Dataset excerpt:
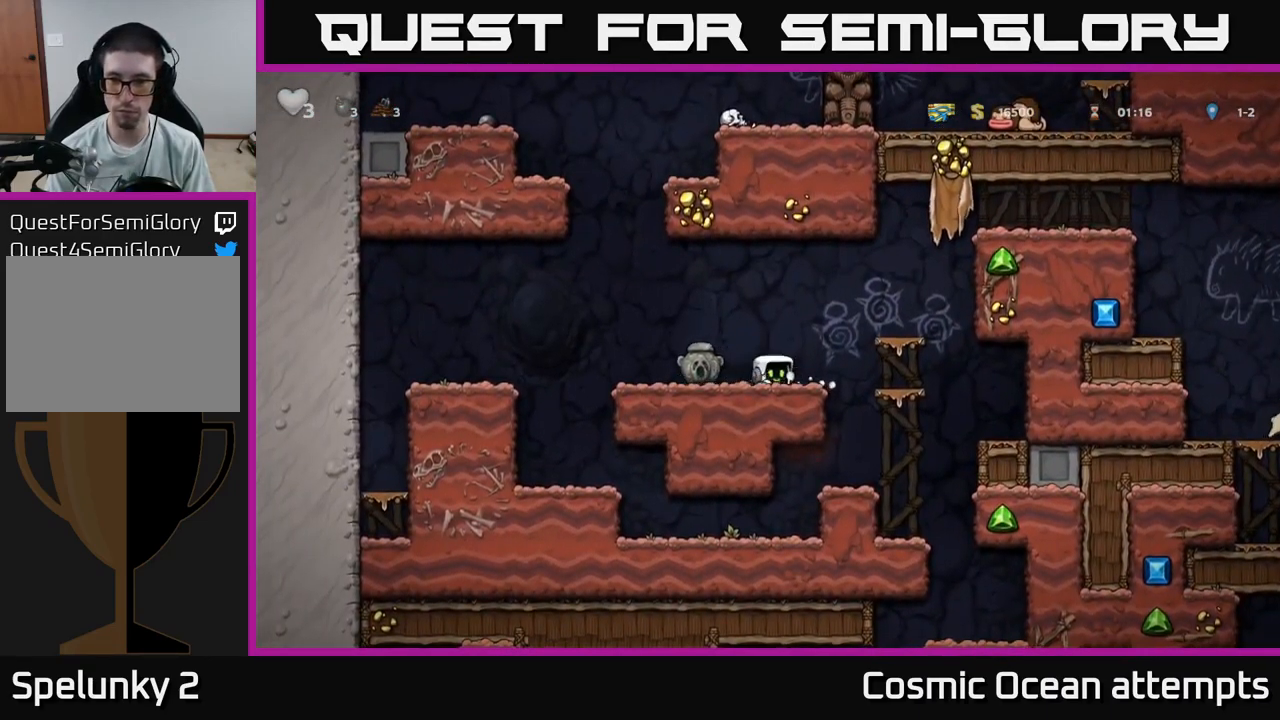
{"buttons": ["A", "DPAD_RIGHT"], "left_stick": "center", "right_stick": "center", "events": [[150, "A", "up"], [166, "DPAD_RIGHT", "up"], [367, "DPAD_RIGHT", "down"], [433, "A", "down"]]}
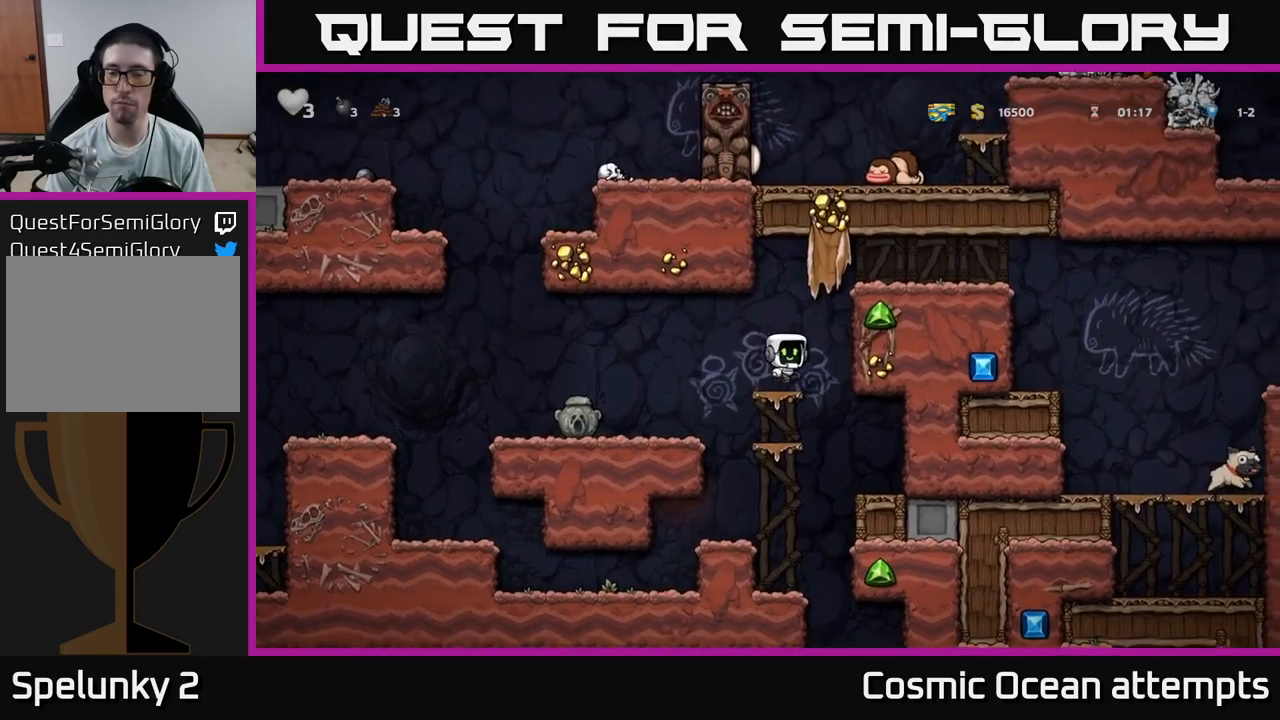
{"buttons": ["DPAD_RIGHT"], "left_stick": "center", "right_stick": "center", "events": [[150, "A", "up"], [300, "A", "down"], [433, "A", "up"]]}
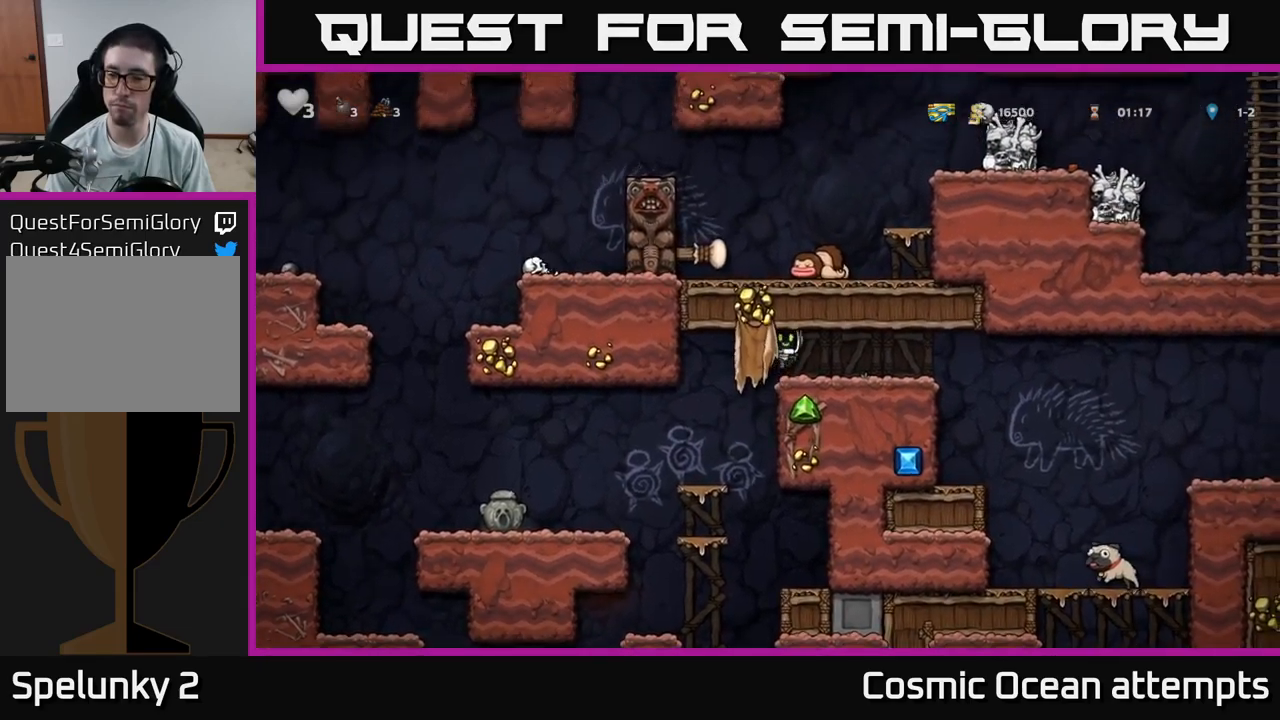
{"buttons": ["DPAD_RIGHT"], "left_stick": "center", "right_stick": "center", "events": []}
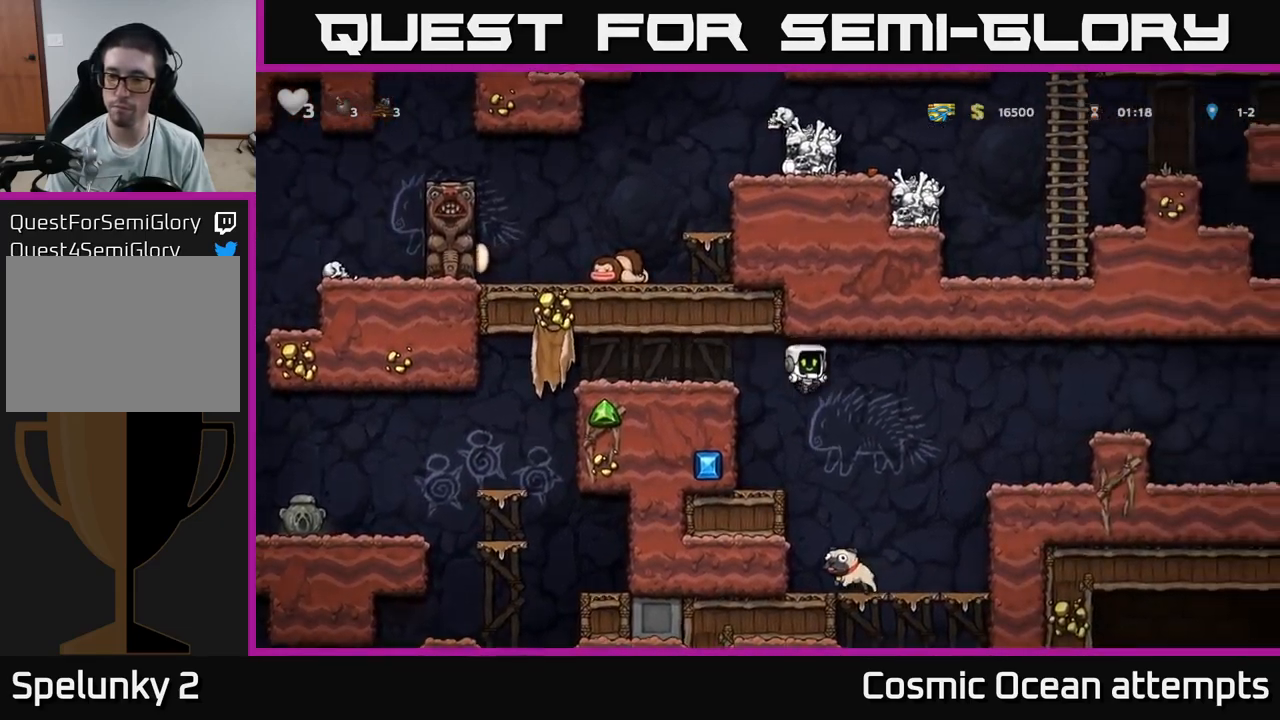
{"buttons": ["X", "DPAD_DOWN"], "left_stick": "center", "right_stick": "center", "events": [[33, "DPAD_RIGHT", "up"], [150, "DPAD_LEFT", "down"], [283, "DPAD_DOWN", "down"], [283, "DPAD_LEFT", "up"], [433, "DPAD_RIGHT", "down"], [467, "X", "down"], [500, "DPAD_RIGHT", "up"]]}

Task requirements: Aside from the pictures, repeat the listing exactly.

Task solution:
{"buttons": ["A", "DPAD_RIGHT"], "left_stick": "center", "right_stick": "center", "events": [[150, "A", "up"], [166, "DPAD_RIGHT", "up"], [367, "DPAD_RIGHT", "down"], [433, "A", "down"]]}
{"buttons": ["DPAD_RIGHT"], "left_stick": "center", "right_stick": "center", "events": [[150, "A", "up"], [300, "A", "down"], [433, "A", "up"]]}
{"buttons": ["DPAD_RIGHT"], "left_stick": "center", "right_stick": "center", "events": []}
{"buttons": ["X", "DPAD_DOWN"], "left_stick": "center", "right_stick": "center", "events": [[33, "DPAD_RIGHT", "up"], [150, "DPAD_LEFT", "down"], [283, "DPAD_DOWN", "down"], [283, "DPAD_LEFT", "up"], [433, "DPAD_RIGHT", "down"], [467, "X", "down"], [500, "DPAD_RIGHT", "up"]]}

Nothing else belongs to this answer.